Dotada de una extraordinaria capacidad para comunicar conceptos profundos a través de imágenes sugerentes, Graciela Montes ha acompañado su obra creativa con una producción ensayística en la que problematiza su propia labor y el campo de la literatura y la edición. En este libro analiza el entrecruzamiento de la historia de la infancia y la literatura para niños, y pone en relieve las posibilidades generadoras de las relaciones niño-adulto y realidad-fantasía.
Este libro llego a mi de forma espontanea, algo que pocas veces me sucede porque suelo seguir recomendaciones y no ver un libro en la tienda y solo comprarlo. Me llamo la atención porque son ensayos sobre literatura infantil de una autorA, una autora latinoamericana (es decir, una joya). Me encanta como Graciela va explorando diferentes percepciones que tenemos de la infancia (o infancias, diría yo) y esta imagen que nos trae del corral es muy potente, un corral que protege pero también encierra, que mantiene al lobo alejado pero somete. A personas que trabajen con infancias (que es mi caso) les recomendaría mucho estos ensayos, porque reflexiona, apunta y presiona la llaga sobre como hemos concebido a lxs niñxs, como hemos "protegido y controlado" su literatura, como hemos corregido y abordado su oralidad y escritura. Los adultos somos responsables de las infancias.
"Aceptar que el mundo es variado y explorarlo con interés es un buen recurso contra toda forma de totalitarismo"
"Proteger y cuidar, disfrutar y jugar. Siempre y cuando no se deje de oscilar. Porque, sin el vaivén, la protección se convierte rápidamente en tutelaje, en vigilancia y en censura; el goce puede derivar en usufructo y violación."
Brillante.

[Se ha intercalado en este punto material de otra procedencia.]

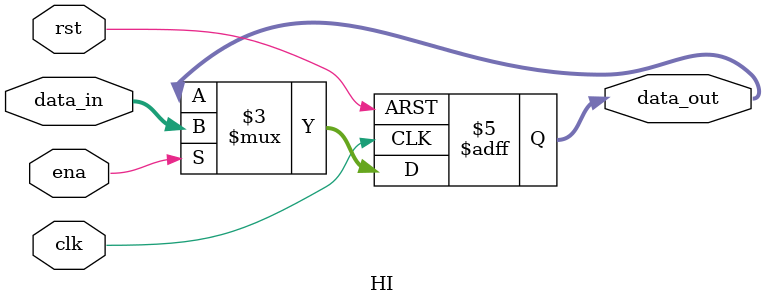
<source format=v>
`timescale 1ns / 1ps


module HI#(parameter startAddress = 32'h00000000)
(input clk,rst,ena,
input [31:0]data_in,
output reg [31:0] data_out
);

always@(posedge clk or posedge rst)
begin
if (rst)
data_out <= startAddress;
else if (ena)
data_out <= data_in;
else
data_out <= data_out;
end
endmodule


</source>
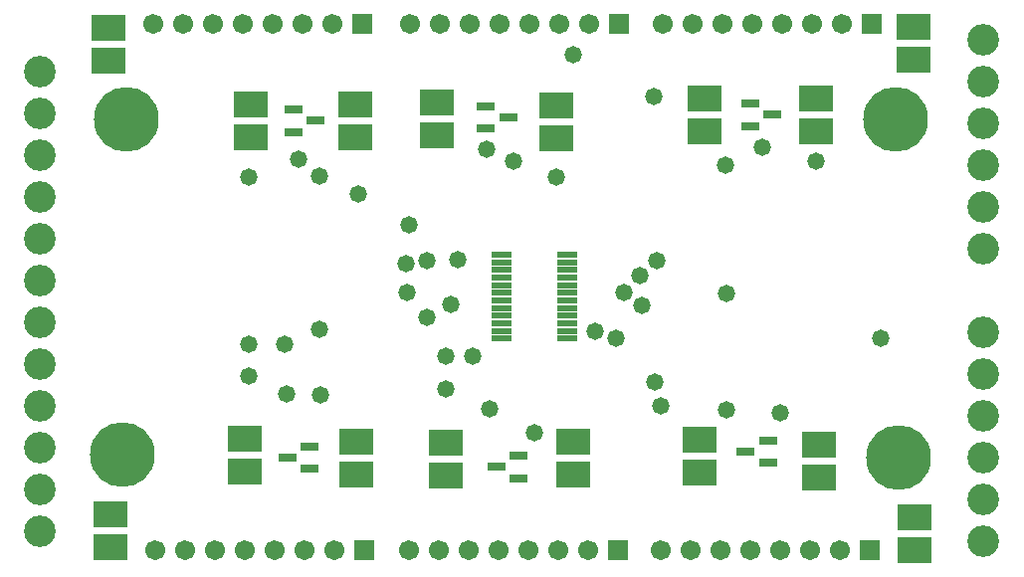
<source format=gts>
G04 Layer_Color=8388736*
%FSLAX23Y23*%
%MOIN*%
G70*
G01*
G75*
%ADD26R,0.114X0.087*%
%ADD27R,0.066X0.022*%
%ADD28R,0.064X0.030*%
%ADD29C,0.106*%
%ADD30R,0.067X0.067*%
%ADD31C,0.067*%
%ADD32C,0.217*%
%ADD33C,0.058*%
D26*
X2776Y5927D02*
D03*
Y5817D02*
D03*
X3126Y5817D02*
D03*
Y5927D02*
D03*
X3401Y5932D02*
D03*
Y5822D02*
D03*
X3801Y5812D02*
D03*
Y5922D02*
D03*
X4296Y5947D02*
D03*
Y5837D02*
D03*
X4671D02*
D03*
Y5947D02*
D03*
X4681Y4677D02*
D03*
Y4787D02*
D03*
X4281Y4802D02*
D03*
Y4692D02*
D03*
X3856Y4687D02*
D03*
Y4797D02*
D03*
X3431Y4792D02*
D03*
Y4682D02*
D03*
X3131Y4687D02*
D03*
Y4797D02*
D03*
X2756Y4807D02*
D03*
Y4697D02*
D03*
X5001Y4432D02*
D03*
Y4542D02*
D03*
X4996Y6187D02*
D03*
Y6077D02*
D03*
X2301Y6182D02*
D03*
Y6072D02*
D03*
X2306Y4442D02*
D03*
Y4552D02*
D03*
D27*
X3615Y5141D02*
D03*
Y5167D02*
D03*
Y5192D02*
D03*
Y5218D02*
D03*
Y5244D02*
D03*
Y5269D02*
D03*
Y5295D02*
D03*
Y5320D02*
D03*
Y5346D02*
D03*
Y5372D02*
D03*
Y5397D02*
D03*
Y5423D02*
D03*
X3837D02*
D03*
Y5397D02*
D03*
Y5372D02*
D03*
Y5346D02*
D03*
Y5320D02*
D03*
Y5295D02*
D03*
Y5269D02*
D03*
Y5244D02*
D03*
Y5218D02*
D03*
Y5192D02*
D03*
Y5167D02*
D03*
Y5141D02*
D03*
D28*
X2898Y4742D02*
D03*
X2974Y4780D02*
D03*
Y4705D02*
D03*
X3674Y4674D02*
D03*
Y4749D02*
D03*
X3598Y4712D02*
D03*
X4433Y4762D02*
D03*
X4509Y4799D02*
D03*
Y4725D02*
D03*
X4448Y5930D02*
D03*
Y5854D02*
D03*
X4524Y5892D02*
D03*
X3639Y5882D02*
D03*
X3563Y5845D02*
D03*
Y5919D02*
D03*
X2918Y5910D02*
D03*
Y5834D02*
D03*
X2994Y5872D02*
D03*
D29*
X5231Y4462D02*
D03*
Y4602D02*
D03*
Y4742D02*
D03*
Y4882D02*
D03*
Y5022D02*
D03*
Y5162D02*
D03*
X2071Y5197D02*
D03*
Y5057D02*
D03*
Y4917D02*
D03*
Y4777D02*
D03*
Y4637D02*
D03*
Y4497D02*
D03*
Y5337D02*
D03*
Y5477D02*
D03*
Y5617D02*
D03*
Y5757D02*
D03*
Y5897D02*
D03*
Y6037D02*
D03*
X5231Y5442D02*
D03*
Y5582D02*
D03*
Y5722D02*
D03*
Y5862D02*
D03*
Y6002D02*
D03*
Y6142D02*
D03*
D30*
X3156Y4432D02*
D03*
X4006D02*
D03*
X4851D02*
D03*
X4856Y6197D02*
D03*
X4011D02*
D03*
X3151D02*
D03*
D31*
X3056Y4432D02*
D03*
X2956D02*
D03*
X2856D02*
D03*
X2756D02*
D03*
X2656D02*
D03*
X2556D02*
D03*
X2456D02*
D03*
X3906D02*
D03*
X3806D02*
D03*
X3706D02*
D03*
X3606D02*
D03*
X3506D02*
D03*
X3406D02*
D03*
X3306D02*
D03*
X4751D02*
D03*
X4651D02*
D03*
X4551D02*
D03*
X4451D02*
D03*
X4351D02*
D03*
X4251D02*
D03*
X4151D02*
D03*
X4756Y6197D02*
D03*
X4656D02*
D03*
X4556D02*
D03*
X4456D02*
D03*
X4356D02*
D03*
X4256D02*
D03*
X4156D02*
D03*
X3911D02*
D03*
X3811D02*
D03*
X3711D02*
D03*
X3611D02*
D03*
X3511D02*
D03*
X3411D02*
D03*
X3311D02*
D03*
X3051D02*
D03*
X2951D02*
D03*
X2851D02*
D03*
X2751D02*
D03*
X2651D02*
D03*
X2551D02*
D03*
X2451D02*
D03*
D32*
X2361Y5877D02*
D03*
X2346Y4752D02*
D03*
X4946Y4742D02*
D03*
X4936Y5877D02*
D03*
D33*
X3446Y5257D02*
D03*
X3856Y6092D02*
D03*
X4491Y5782D02*
D03*
X4366Y5722D02*
D03*
X3656Y5737D02*
D03*
X3566Y5777D02*
D03*
X3006Y5687D02*
D03*
X2936Y5742D02*
D03*
X3801Y5682D02*
D03*
X4026Y5297D02*
D03*
X3431Y5082D02*
D03*
X3006Y5172D02*
D03*
X4136Y5402D02*
D03*
X3306Y5522D02*
D03*
X2771Y5682D02*
D03*
Y5122D02*
D03*
X4371Y5292D02*
D03*
X4151Y4917D02*
D03*
X3431Y4972D02*
D03*
X4131Y4997D02*
D03*
X3521Y5082D02*
D03*
X4001Y5142D02*
D03*
X3931Y5167D02*
D03*
X3726Y4827D02*
D03*
X3576Y4907D02*
D03*
X4551Y4892D02*
D03*
X4371Y4902D02*
D03*
X3471Y5407D02*
D03*
X3366Y5402D02*
D03*
X3301Y5297D02*
D03*
X3296Y5392D02*
D03*
X4886Y5142D02*
D03*
X4671Y5737D02*
D03*
X3011Y4952D02*
D03*
X2891Y5122D02*
D03*
X2896Y4957D02*
D03*
X2771Y5017D02*
D03*
X3136Y5627D02*
D03*
X3366Y5212D02*
D03*
X4081Y5352D02*
D03*
X4086Y5252D02*
D03*
X4126Y5952D02*
D03*
M02*

</source>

Todo el mundo debería leer este libro, a ver si logramos ser un poquito menos ogros ante las infancias que nos rodean y que tanto dependen de nuestra comprensión.
en estos ensayos queda muy claro que la visión que se tiene sobre la literatura infantil y juvenil es la misma visión que se tiene sobre la infancia y por eso es un libro revelador y profundo. Se agradece muchísimo la intervención especializada en este tipo de conversaciones que no se abordan con frecuencia.
Una interesantísima colección de ensayos sobre literatura infantil. En especial el segundo ("No hay como un buen ogro para comprender la infancia" y los dedicados a Andersen, Perraulty Carroll.
Preciosas reflexiones de Graciela Montes en torno a la recepción lectora de niños y niñas y a la importancia de los adultos como mediadores. Este libro es un referente en mi tesis doctoral.